_Your task_
Among the entries below, how many lines include "round"? Give the number alone.

- - -

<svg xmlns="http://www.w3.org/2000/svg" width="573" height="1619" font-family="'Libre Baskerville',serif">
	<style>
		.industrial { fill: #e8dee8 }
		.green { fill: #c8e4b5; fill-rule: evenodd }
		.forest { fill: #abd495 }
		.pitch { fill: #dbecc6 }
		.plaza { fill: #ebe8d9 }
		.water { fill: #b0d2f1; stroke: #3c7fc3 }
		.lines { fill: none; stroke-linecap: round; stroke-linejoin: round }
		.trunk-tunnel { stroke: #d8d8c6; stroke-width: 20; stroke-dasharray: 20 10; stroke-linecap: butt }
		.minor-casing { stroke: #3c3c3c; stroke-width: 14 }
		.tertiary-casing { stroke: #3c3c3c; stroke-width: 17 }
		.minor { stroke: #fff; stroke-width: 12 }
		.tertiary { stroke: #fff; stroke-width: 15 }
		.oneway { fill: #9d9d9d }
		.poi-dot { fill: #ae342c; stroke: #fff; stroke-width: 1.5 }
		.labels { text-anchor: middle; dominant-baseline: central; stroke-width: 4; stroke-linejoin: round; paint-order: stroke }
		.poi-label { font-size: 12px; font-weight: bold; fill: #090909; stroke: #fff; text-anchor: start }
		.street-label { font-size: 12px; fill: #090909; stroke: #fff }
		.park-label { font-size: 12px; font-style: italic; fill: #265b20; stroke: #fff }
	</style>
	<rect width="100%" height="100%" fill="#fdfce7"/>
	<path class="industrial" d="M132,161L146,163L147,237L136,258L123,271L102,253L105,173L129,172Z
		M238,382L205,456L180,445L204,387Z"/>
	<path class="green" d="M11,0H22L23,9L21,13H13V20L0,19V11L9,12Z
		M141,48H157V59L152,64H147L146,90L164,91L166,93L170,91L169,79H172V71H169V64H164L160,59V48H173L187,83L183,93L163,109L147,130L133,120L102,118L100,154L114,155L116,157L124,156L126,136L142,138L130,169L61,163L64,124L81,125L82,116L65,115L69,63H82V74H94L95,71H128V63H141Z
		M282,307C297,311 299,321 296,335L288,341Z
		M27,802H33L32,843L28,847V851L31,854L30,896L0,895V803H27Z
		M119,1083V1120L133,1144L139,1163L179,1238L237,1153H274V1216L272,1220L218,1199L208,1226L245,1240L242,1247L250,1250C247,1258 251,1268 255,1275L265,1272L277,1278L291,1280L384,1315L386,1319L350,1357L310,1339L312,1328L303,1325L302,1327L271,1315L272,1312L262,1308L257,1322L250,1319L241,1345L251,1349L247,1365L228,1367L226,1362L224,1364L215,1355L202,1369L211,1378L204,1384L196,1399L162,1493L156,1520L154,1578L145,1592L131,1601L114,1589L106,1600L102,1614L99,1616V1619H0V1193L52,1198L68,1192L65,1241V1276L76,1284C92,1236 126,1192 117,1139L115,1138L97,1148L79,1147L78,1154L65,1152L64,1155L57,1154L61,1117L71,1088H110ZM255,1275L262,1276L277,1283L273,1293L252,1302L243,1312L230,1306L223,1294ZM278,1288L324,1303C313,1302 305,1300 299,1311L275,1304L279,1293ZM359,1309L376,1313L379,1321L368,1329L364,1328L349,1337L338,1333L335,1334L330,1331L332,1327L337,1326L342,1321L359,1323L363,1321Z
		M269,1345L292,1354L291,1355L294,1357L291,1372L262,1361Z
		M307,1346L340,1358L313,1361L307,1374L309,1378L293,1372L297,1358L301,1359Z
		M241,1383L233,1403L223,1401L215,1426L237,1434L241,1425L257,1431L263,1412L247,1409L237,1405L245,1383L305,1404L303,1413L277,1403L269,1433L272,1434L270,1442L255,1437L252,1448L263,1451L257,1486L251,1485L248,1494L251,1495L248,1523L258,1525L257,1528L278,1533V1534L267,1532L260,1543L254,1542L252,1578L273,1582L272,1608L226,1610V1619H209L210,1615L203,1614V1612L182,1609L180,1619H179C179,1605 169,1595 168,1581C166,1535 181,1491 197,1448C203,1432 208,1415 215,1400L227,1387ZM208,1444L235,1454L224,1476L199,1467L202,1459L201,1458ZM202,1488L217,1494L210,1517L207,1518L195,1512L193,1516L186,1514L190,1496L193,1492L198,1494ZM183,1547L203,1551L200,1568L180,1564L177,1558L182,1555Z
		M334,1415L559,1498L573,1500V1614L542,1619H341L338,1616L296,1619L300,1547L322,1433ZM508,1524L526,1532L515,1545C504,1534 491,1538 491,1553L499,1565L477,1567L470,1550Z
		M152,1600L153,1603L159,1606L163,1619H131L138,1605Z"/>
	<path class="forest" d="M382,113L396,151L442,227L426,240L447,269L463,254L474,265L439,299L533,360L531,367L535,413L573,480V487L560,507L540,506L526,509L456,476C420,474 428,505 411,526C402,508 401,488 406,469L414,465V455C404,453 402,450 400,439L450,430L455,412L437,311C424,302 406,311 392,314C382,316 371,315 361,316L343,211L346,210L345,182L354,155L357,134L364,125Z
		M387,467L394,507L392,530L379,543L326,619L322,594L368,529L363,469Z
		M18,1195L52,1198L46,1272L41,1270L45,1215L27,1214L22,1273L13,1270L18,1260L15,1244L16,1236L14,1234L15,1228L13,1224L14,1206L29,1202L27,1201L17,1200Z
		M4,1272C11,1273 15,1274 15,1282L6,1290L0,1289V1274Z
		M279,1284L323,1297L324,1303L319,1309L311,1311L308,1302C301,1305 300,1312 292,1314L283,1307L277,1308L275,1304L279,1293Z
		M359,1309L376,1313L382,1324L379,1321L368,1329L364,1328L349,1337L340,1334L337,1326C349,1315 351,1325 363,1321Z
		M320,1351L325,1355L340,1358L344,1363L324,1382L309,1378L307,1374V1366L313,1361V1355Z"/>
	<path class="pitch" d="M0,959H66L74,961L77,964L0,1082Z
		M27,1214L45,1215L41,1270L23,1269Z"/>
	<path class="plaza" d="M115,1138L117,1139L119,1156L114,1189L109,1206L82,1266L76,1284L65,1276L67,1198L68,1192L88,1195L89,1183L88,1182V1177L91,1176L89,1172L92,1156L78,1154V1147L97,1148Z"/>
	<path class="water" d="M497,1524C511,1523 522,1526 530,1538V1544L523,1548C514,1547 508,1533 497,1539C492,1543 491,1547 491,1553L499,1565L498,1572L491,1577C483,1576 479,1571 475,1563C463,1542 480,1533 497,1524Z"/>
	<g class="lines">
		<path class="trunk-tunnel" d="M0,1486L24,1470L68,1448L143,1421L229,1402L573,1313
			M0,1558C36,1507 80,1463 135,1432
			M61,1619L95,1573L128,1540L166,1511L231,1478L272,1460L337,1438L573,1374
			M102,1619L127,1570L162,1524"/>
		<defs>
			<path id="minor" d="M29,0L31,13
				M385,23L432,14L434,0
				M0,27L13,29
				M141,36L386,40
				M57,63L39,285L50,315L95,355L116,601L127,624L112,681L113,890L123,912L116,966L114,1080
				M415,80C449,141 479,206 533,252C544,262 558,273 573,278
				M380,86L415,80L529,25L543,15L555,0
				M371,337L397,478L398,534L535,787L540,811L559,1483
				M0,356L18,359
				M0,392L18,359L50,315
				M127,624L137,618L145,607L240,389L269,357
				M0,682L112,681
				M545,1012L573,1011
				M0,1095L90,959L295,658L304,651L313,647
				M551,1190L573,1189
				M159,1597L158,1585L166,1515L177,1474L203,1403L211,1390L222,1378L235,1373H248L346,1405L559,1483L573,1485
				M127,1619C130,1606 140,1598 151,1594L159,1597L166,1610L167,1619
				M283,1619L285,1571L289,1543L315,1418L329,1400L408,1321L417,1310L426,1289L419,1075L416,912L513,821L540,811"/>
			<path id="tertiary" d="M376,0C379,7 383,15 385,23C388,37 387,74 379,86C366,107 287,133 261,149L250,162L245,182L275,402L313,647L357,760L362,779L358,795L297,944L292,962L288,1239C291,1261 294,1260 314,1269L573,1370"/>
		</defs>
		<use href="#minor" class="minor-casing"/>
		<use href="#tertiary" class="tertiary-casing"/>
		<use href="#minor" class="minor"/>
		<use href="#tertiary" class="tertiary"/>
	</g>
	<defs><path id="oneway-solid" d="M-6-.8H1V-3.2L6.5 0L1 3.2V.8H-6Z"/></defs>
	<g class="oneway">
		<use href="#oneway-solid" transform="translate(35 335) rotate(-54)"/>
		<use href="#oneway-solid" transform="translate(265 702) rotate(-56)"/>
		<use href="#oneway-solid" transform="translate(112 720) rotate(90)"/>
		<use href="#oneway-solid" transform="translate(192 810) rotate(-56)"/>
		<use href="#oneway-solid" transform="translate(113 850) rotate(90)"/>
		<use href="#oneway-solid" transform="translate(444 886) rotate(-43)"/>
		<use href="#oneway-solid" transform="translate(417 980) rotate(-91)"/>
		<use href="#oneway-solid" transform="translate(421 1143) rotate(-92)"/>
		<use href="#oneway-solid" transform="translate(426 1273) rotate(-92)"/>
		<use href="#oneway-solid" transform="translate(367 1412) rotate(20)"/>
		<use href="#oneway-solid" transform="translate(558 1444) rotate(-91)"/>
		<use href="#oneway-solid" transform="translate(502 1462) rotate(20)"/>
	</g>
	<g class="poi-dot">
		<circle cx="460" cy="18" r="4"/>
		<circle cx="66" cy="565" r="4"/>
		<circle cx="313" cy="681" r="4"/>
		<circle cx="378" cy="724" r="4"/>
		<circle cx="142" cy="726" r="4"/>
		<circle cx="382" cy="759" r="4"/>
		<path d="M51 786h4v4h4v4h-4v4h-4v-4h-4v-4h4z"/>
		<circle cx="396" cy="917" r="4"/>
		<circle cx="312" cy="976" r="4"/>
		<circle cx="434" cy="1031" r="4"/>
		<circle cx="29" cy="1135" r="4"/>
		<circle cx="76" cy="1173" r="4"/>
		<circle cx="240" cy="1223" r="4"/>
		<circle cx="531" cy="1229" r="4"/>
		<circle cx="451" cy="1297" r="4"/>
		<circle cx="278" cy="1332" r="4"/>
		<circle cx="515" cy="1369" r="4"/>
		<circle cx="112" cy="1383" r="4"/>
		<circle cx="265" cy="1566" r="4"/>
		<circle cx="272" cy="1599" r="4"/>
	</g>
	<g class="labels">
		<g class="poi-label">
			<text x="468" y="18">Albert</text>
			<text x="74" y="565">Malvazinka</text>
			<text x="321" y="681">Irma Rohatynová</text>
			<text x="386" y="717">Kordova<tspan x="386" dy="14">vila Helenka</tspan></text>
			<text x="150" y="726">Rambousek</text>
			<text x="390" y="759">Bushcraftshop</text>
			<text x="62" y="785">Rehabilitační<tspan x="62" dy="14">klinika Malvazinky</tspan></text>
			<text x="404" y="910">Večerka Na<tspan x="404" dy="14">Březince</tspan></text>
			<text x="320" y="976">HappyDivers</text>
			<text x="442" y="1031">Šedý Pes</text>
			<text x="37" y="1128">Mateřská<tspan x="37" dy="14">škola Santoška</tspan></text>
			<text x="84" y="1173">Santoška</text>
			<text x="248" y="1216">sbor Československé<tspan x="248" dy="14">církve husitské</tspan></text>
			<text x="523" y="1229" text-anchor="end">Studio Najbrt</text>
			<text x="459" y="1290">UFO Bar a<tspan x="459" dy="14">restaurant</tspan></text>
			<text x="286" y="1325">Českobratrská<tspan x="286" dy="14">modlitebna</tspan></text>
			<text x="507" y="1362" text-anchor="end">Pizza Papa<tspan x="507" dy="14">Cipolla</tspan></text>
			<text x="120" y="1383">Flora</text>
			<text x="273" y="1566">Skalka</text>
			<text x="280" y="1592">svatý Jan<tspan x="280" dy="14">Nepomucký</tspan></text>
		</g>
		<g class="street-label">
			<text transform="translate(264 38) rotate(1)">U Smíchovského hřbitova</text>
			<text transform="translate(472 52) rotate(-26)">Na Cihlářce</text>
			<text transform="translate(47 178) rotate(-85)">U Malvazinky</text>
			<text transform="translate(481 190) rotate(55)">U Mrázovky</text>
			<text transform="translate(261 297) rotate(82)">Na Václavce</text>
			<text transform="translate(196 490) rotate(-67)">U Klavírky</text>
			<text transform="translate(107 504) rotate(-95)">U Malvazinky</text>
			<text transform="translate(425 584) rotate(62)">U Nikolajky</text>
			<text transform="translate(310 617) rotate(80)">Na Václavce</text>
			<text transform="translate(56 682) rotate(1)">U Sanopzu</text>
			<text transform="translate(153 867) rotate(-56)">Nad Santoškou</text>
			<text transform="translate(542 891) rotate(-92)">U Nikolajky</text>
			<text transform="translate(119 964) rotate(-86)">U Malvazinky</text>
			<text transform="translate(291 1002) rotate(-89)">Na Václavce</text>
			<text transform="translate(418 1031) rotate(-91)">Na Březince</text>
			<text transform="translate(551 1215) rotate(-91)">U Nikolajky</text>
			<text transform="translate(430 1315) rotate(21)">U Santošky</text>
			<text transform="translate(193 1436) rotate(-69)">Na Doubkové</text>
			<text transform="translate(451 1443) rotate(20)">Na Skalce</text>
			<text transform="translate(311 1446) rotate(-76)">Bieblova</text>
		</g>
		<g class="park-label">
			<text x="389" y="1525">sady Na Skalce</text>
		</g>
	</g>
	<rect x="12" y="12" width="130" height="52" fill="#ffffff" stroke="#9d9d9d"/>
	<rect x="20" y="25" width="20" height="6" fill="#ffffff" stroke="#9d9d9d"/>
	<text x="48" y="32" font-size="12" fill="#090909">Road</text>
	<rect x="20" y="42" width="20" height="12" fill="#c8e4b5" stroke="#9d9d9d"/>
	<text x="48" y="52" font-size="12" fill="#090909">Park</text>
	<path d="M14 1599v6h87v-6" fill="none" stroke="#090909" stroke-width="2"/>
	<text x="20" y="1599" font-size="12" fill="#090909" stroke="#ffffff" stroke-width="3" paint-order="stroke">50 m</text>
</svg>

- - -

_Exercise result_
2